Van Lieshout’s Collection 1989′ is a furniture programme that is showcased in galleries and museums. The items of furniture – shelving units and tables – are hardly designed. They are largely based on standard wood measurements and finished in polyester with equally standard colours. These are not one-offs, but articles that are produced in unlimited series and delivered to order. Moreover Van Lieshout has developed his own system of standard measurements, whereby the pieces of furniture fit together and can be interlinked. Van Lieshout’s furniture looks much like the kind of cheap modern furniture on sale in furniture emporiums, but with one important difference. where that cheap standard furniture is made from laminated chipboard, frequently got up to look like something else – an expensive wood for example, – the crude polyester structure of Van Lieshout’s furniture makes no bones of the fact that it is made of artificial material. No Baudrillard-like simulacra these. They stand for what they are. Moreover, they are stronger and prominently labeled as being ‘washable’. Indeed, that honesty, that absence of regret forms their aesthetic statement. What more could we want than cheap furniture that is also washable? What is wrong with that? What is the use of meaningless artworks that only get in the way? At least these pieces are useful! Paradoxically it is precisely these questions, addressed within the current debate, which justify a showcasing of Van Lieshout’s works in the art world.
This ideal home for dogs has a living room, a bedroom and a porch with an unlimited supply of fresh water and dog food. A canine utopia, the doghouse was made for the biennial of Bussan in Korea, where dogs are on the menu; the unit’s storage place also holds the butchering equipment.
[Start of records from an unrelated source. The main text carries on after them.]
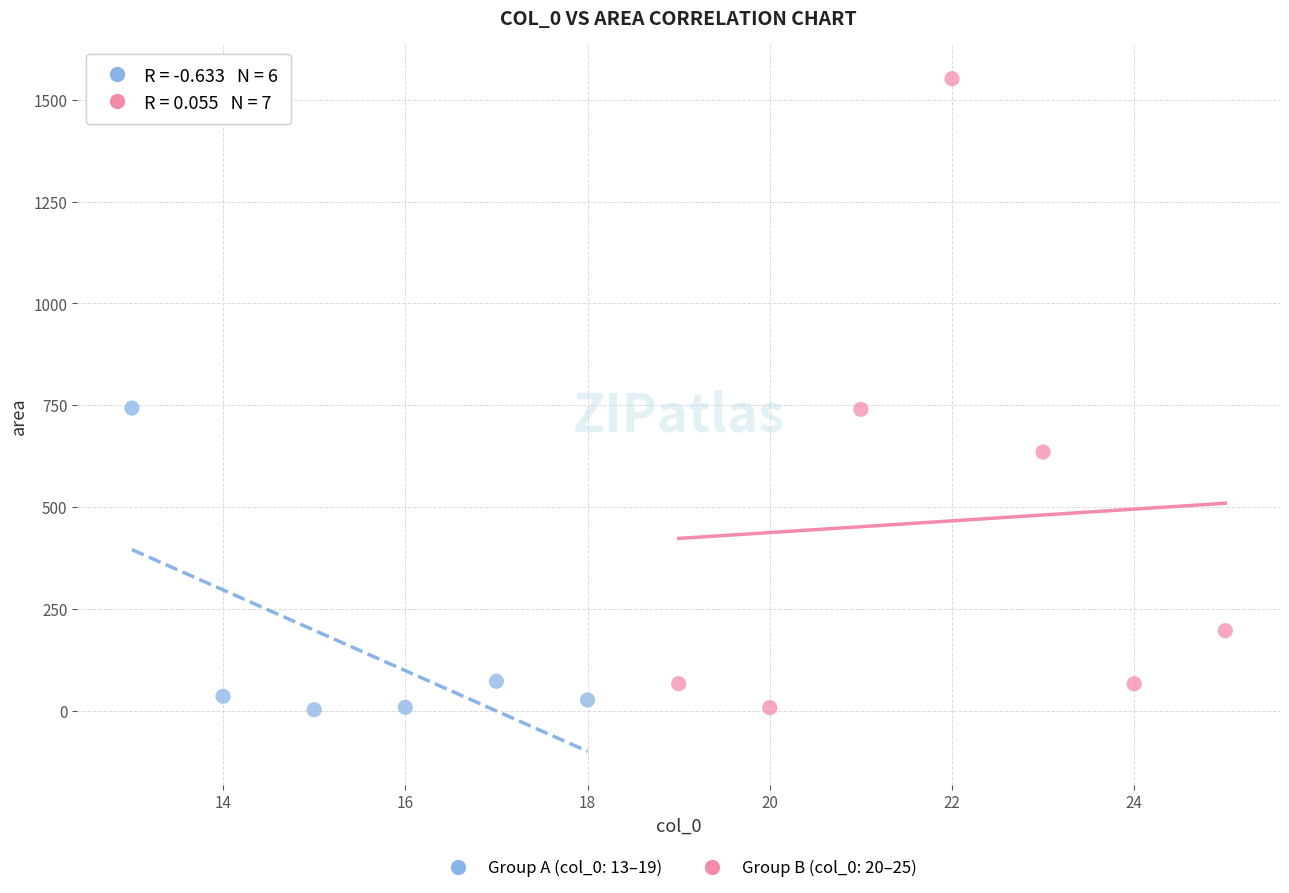

Which series has the widest spread of Y values?

Group B (col_0: 20–25)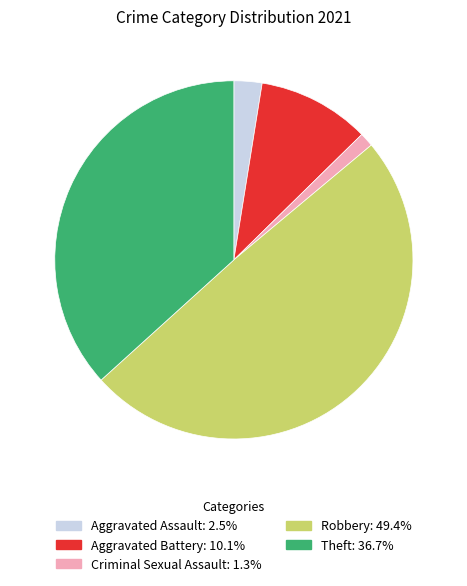

Is there a majority slice in this chart?

No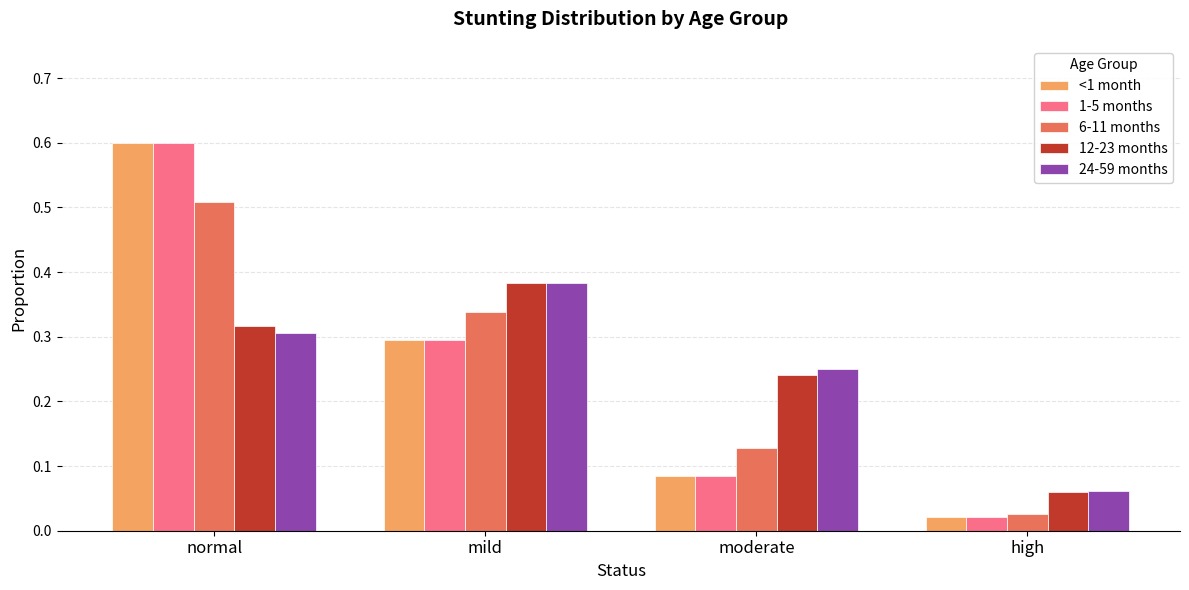

Is the value of <1 month at high greater than the value of 1-5 months at moderate?

No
The Food Processor is a sculpture of an imaginary future farm, a perfect utopian machine that functions similarly to the human body — which Joep Van Lieshout sees as the ultimate system. The sculpture offers a futuristic, hybrid-genetic opportunity for unlimited food supply as a solution to our world’s diminishing resources. Paying homage to man and machine evolving into one united entity, the Food Processor takes leftovers and combines them with bacteria and enzymes to produce a new, recycled super food. The food of the future.
This genetically manipulated organic machine is part of Van Lieshout’s ongoing series of work The New Tribal Labyrint . Presenting the public with a vision of a possible future, The New Tribal Labyrinth is an alternative society inhabited by tribes.
The Unlimited series are sculptures of swimming sperm, representing the life force of all beings. This signifier plays a recurring role for Atelier Van Lieshout’s artistic practise. Only one sperm in 150 million achieves the fertilizing goal; the beginning of everything. Unlimited reflects Darwinian social ideas and the need for survival in all aspects of our lives, whether biological or corporate.
AVL Shaker Chair
AVL artworks form the basis of AVL design pieces, made in unlimited editions in small factories, or in special editions in AVL’s workshop, AVL Shaker furniture is a good example of this. Already designed for The Good, the Bad and the Ugly in 1998, AVL Shaker furniture is based on furniture made by the Shakers, a religious community from England that lived in the Northern parts of the USA from the end of the eighteenth century.